● **MATERIAL TO PROCESS**:

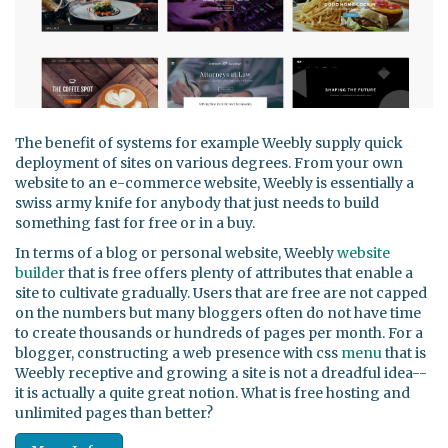
The benefit of systems for example Weebly supply quick
deployment of sites on various degrees. From your own
website to an e-commerce website, Weebly is essentially a
swiss army knife for anybody that just needs to build
something fast for free or in a buy.
In terms of a blog or personal website, Weebly
website
builder
that is free offers plenty of attributes that enable a
site to cultivate gradually. Users that are free are not capped
on the numbers but many bloggers often do not have time
to create thousands or hundreds of pages per month. For a
blogger, constructing a web presence with css
menu
that is
Weebly receptive and growing a site is not a dreadful idea--
it is actually a quite great notion. What is free hosting and
unlimited pages than better?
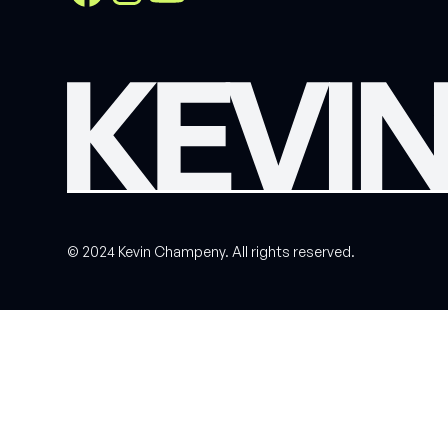
© 2024 Kevin Champeny. All rights reserved.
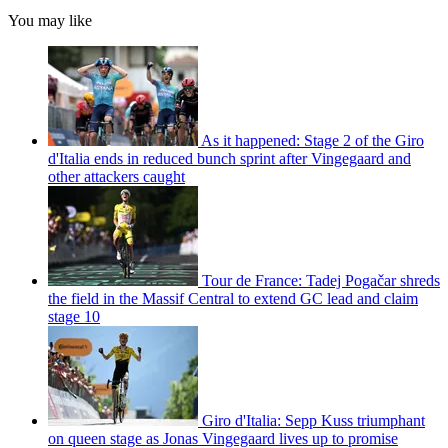
You may like
As it happened: Stage 2 of the Giro
d'Italia ends in reduced bunch sprint after Vingegaard and
other attackers caught
Tour de France: Tadej Pogačar shreds
the field in the Massif Central to extend GC lead and claim
stage 10
Giro d'Italia: Sepp Kuss triumphant
on queen stage as Jonas Vingegaard lives up to promise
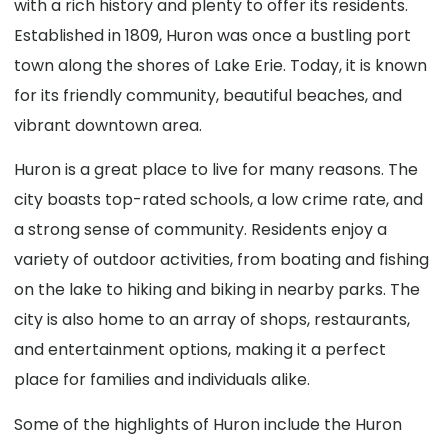
with a rich history and plenty to offer its residents.
Established in 1809, Huron was once a bustling port
town along the shores of Lake Erie. Today, it is known
for its friendly community, beautiful beaches, and
vibrant downtown area.
Huron is a great place to live for many reasons. The
city boasts top-rated schools, a low crime rate, and
a strong sense of community. Residents enjoy a
variety of outdoor activities, from boating and fishing
on the lake to hiking and biking in nearby parks. The
city is also home to an array of shops, restaurants,
and entertainment options, making it a perfect
place for families and individuals alike.
Some of the highlights of Huron include the Huron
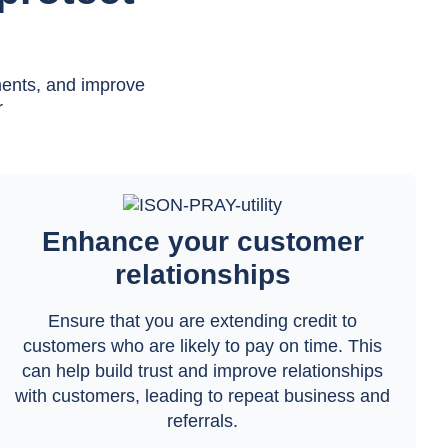
ments, and improve
r
Enhance your customer
relationships
Ensure that you are extending credit to
customers who are likely to pay on time. This
can help build trust and improve relationships
with customers, leading to repeat business and
referrals.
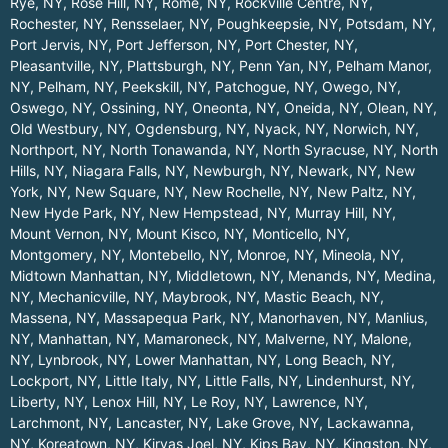
Rye, NY
,
Rose Hill, NY
,
Rome, NY
,
Rockville Centre, NY
,
Rochester, NY
,
Rensselaer, NY
,
Poughkeepsie, NY
,
Potsdam, NY
,
Port Jervis, NY
,
Port Jefferson, NY
,
Port Chester, NY
,
Pleasantville, NY
,
Plattsburgh, NY
,
Penn Yan, NY
,
Pelham Manor,
NY
,
Pelham, NY
,
Peekskill, NY
,
Patchogue, NY
,
Owego, NY
,
Oswego, NY
,
Ossining, NY
,
Oneonta, NY
,
Oneida, NY
,
Olean, NY
,
Old Westbury, NY
,
Ogdensburg, NY
,
Nyack, NY
,
Norwich, NY
,
Northport, NY
,
North Tonawanda, NY
,
North Syracuse, NY
,
North
Hills, NY
,
Niagara Falls, NY
,
Newburgh, NY
,
Newark, NY
,
New
York, NY
,
New Square, NY
,
New Rochelle, NY
,
New Paltz, NY
,
New Hyde Park, NY
,
New Hempstead, NY
,
Murray Hill, NY
,
Mount Vernon, NY
,
Mount Kisco, NY
,
Monticello, NY
,
Montgomery, NY
,
Montebello, NY
,
Monroe, NY
,
Mineola, NY
,
Midtown Manhattan, NY
,
Middletown, NY
,
Menands, NY
,
Medina,
NY
,
Mechanicville, NY
,
Maybrook, NY
,
Mastic Beach, NY
,
Massena, NY
,
Massapequa Park, NY
,
Manorhaven, NY
,
Manlius,
NY
,
Manhattan, NY
,
Mamaroneck, NY
,
Malverne, NY
,
Malone,
NY
,
Lynbrook, NY
,
Lower Manhattan, NY
,
Long Beach, NY
,
Lockport, NY
,
Little Italy, NY
,
Little Falls, NY
,
Lindenhurst, NY
,
Liberty, NY
,
Lenox Hill, NY
,
Le Roy, NY
,
Lawrence, NY
,
Larchmont, NY
,
Lancaster, NY
,
Lake Grove, NY
,
Lackawanna,
NY
,
Koreatown, NY
,
Kiryas Joel, NY
,
Kips Bay, NY
,
Kingston, NY
,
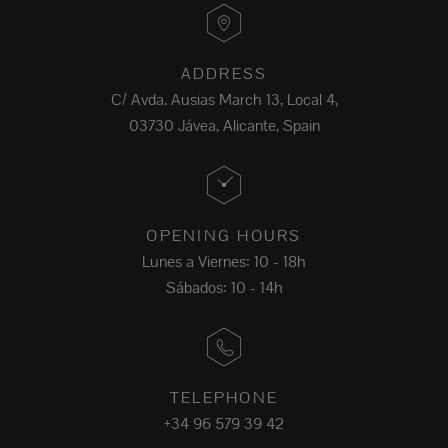
ADDRESS
C/ Avda. Ausias March 13, Local 4,
03730 Jávea, Alicante, Spain
OPENING HOURS
Lunes a Viernes: 10 - 18h
Sábados: 10 - 14h
TELEPHONE
+34 96 579 39 42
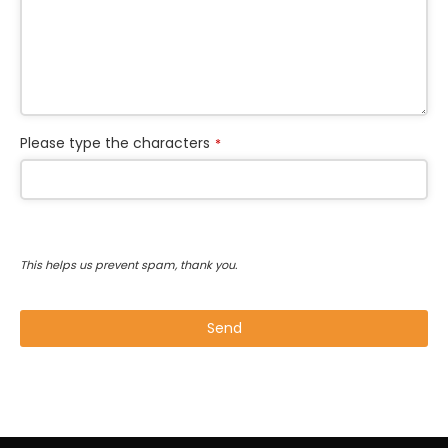
Please type the characters
*
This helps us prevent spam, thank you.
Send
This
field
should
be left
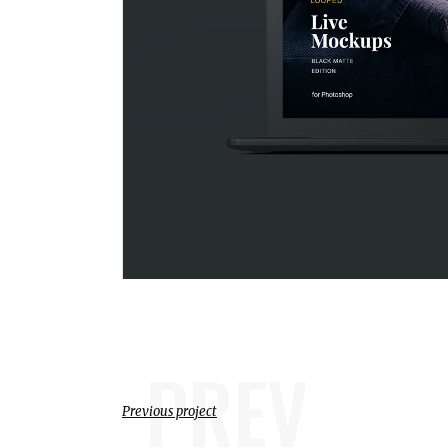
PREV
Previous project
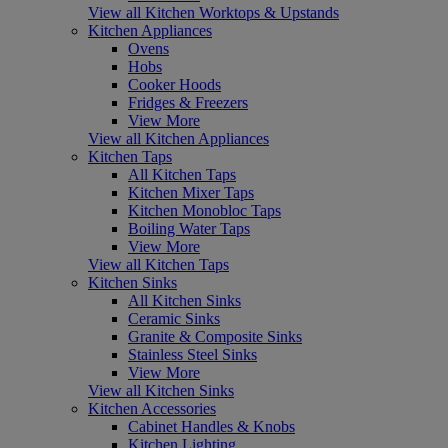
View all Kitchen Worktops & Upstands
Kitchen Appliances
Ovens
Hobs
Cooker Hoods
Fridges & Freezers
View More
View all Kitchen Appliances
Kitchen Taps
All Kitchen Taps
Kitchen Mixer Taps
Kitchen Monobloc Taps
Boiling Water Taps
View More
View all Kitchen Taps
Kitchen Sinks
All Kitchen Sinks
Ceramic Sinks
Granite & Composite Sinks
Stainless Steel Sinks
View More
View all Kitchen Sinks
Kitchen Accessories
Cabinet Handles & Knobs
Kitchen Lighting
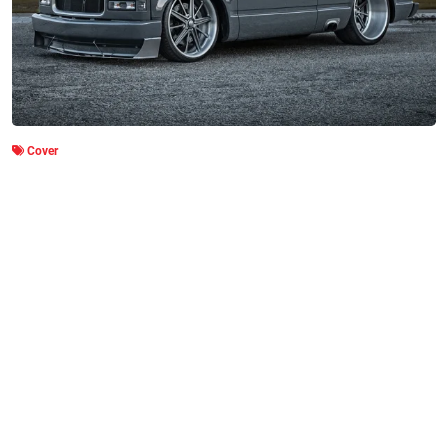
Cover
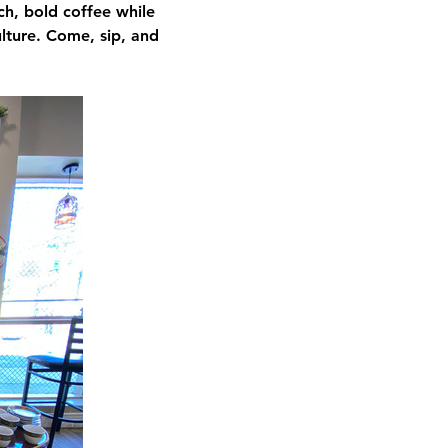
ch, bold coffee while 
ulture. Come, sip, and 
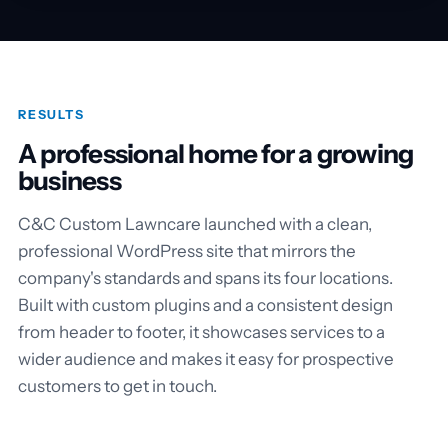
RESULTS
A professional home for a growing
business
C&C Custom Lawncare launched with a clean,
professional WordPress site that mirrors the
company's standards and spans its four locations.
Built with custom plugins and a consistent design
from header to footer, it showcases services to a
wider audience and makes it easy for prospective
customers to get in touch.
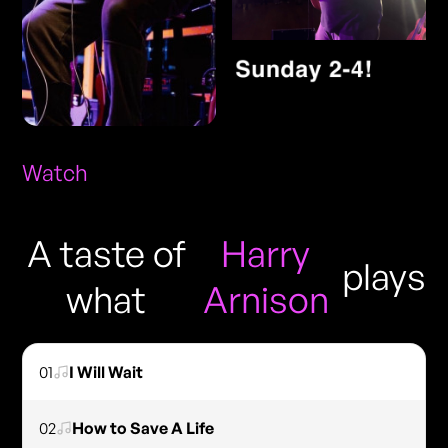
Watch
A taste of
Harry
plays
what
Arnison
01
I Will Wait
02
How to Save A Life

● **PROBLEM DESCRIPTION**: Repeat the text of every item above line for line, keeping each line's wording, spelling, and breaks unchanged. Leave the pictures out of your answer.

● **TASK OUTPUT**:
The benefit of systems for example Weebly supply quick
deployment of sites on various degrees. From your own
website to an e-commerce website, Weebly is essentially a
swiss army knife for anybody that just needs to build
something fast for free or in a buy.
In terms of a blog or personal website, Weebly
website
builder
that is free offers plenty of attributes that enable a
site to cultivate gradually. Users that are free are not capped
on the numbers but many bloggers often do not have time
to create thousands or hundreds of pages per month. For a
blogger, constructing a web presence with css
menu
that is
Weebly receptive and growing a site is not a dreadful idea--
it is actually a quite great notion. What is free hosting and
unlimited pages than better?
© 2024 Kevin Champeny. All rights reserved.
You may like
As it happened: Stage 2 of the Giro
d'Italia ends in reduced bunch sprint after Vingegaard and
other attackers caught
Tour de France: Tadej Pogačar shreds
the field in the Massif Central to extend GC lead and claim
stage 10
Giro d'Italia: Sepp Kuss triumphant
on queen stage as Jonas Vingegaard lives up to promise
with a rich history and plenty to offer its residents.
Established in 1809, Huron was once a bustling port
town along the shores of Lake Erie. Today, it is known
for its friendly community, beautiful beaches, and
vibrant downtown area.
Huron is a great place to live for many reasons. The
city boasts top-rated schools, a low crime rate, and
a strong sense of community. Residents enjoy a
variety of outdoor activities, from boating and fishing
on the lake to hiking and biking in nearby parks. The
city is also home to an array of shops, restaurants,
and entertainment options, making it a perfect
place for families and individuals alike.
Some of the highlights of Huron include the Huron
ments, and improve
r
Enhance your customer
relationships
Ensure that you are extending credit to
customers who are likely to pay on time. This
can help build trust and improve relationships
with customers, leading to repeat business and
referrals.
Rye, NY
,
Rose Hill, NY
,
Rome, NY
,
Rockville Centre, NY
,
Rochester, NY
,
Rensselaer, NY
,
Poughkeepsie, NY
,
Potsdam, NY
,
Port Jervis, NY
,
Port Jefferson, NY
,
Port Chester, NY
,
Pleasantville, NY
,
Plattsburgh, NY
,
Penn Yan, NY
,
Pelham Manor,
NY
,
Pelham, NY
,
Peekskill, NY
,
Patchogue, NY
,
Owego, NY
,
Oswego, NY
,
Ossining, NY
,
Oneonta, NY
,
Oneida, NY
,
Olean, NY
,
Old Westbury, NY
,
Ogdensburg, NY
,
Nyack, NY
,
Norwich, NY
,
Northport, NY
,
North Tonawanda, NY
,
North Syracuse, NY
,
North
Hills, NY
,
Niagara Falls, NY
,
Newburgh, NY
,
Newark, NY
,
New
York, NY
,
New Square, NY
,
New Rochelle, NY
,
New Paltz, NY
,
New Hyde Park, NY
,
New Hempstead, NY
,
Murray Hill, NY
,
Mount Vernon, NY
,
Mount Kisco, NY
,
Monticello, NY
,
Montgomery, NY
,
Montebello, NY
,
Monroe, NY
,
Mineola, NY
,
Midtown Manhattan, NY
,
Middletown, NY
,
Menands, NY
,
Medina,
NY
,
Mechanicville, NY
,
Maybrook, NY
,
Mastic Beach, NY
,
Massena, NY
,
Massapequa Park, NY
,
Manorhaven, NY
,
Manlius,
NY
,
Manhattan, NY
,
Mamaroneck, NY
,
Malverne, NY
,
Malone,
NY
,
Lynbrook, NY
,
Lower Manhattan, NY
,
Long Beach, NY
,
Lockport, NY
,
Little Italy, NY
,
Little Falls, NY
,
Lindenhurst, NY
,
Liberty, NY
,
Lenox Hill, NY
,
Le Roy, NY
,
Lawrence, NY
,
Larchmont, NY
,
Lancaster, NY
,
Lake Grove, NY
,
Lackawanna,
NY
,
Koreatown, NY
,
Kiryas Joel, NY
,
Kips Bay, NY
,
Kingston, NY
,
ADDRESS
C/ Avda. Ausias March 13, Local 4,
03730 Jávea, Alicante, Spain
OPENING HOURS
Lunes a Viernes: 10 - 18h
Sábados: 10 - 14h
TELEPHONE
+34 96 579 39 42
Please type the characters
*
This helps us prevent spam, thank you.
Send
This
field
should
be left
PREV
Previous project
View all Kitchen Worktops & Upstands
Kitchen Appliances
Ovens
Hobs
Cooker Hoods
Fridges & Freezers
View More
View all Kitchen Appliances
Kitchen Taps
All Kitchen Taps
Kitchen Mixer Taps
Kitchen Monobloc Taps
Boiling Water Taps
View More
View all Kitchen Taps
Kitchen Sinks
All Kitchen Sinks
Ceramic Sinks
Granite & Composite Sinks
Stainless Steel Sinks
View More
View all Kitchen Sinks
Kitchen Accessories
Cabinet Handles & Knobs
Kitchen Lighting
Cover
ch, bold coffee while 
ulture. Come, sip, and 
RESULTS
A professional home for a growing
business
C&C Custom Lawncare launched with a clean,
professional WordPress site that mirrors the
company's standards and spans its four locations.
Built with custom plugins and a consistent design
from header to footer, it showcases services to a
wider audience and makes it easy for prospective
customers to get in touch.
Watch
A taste of
Harry
plays
what
Arnison
01
I Will Wait
02
How to Save A Life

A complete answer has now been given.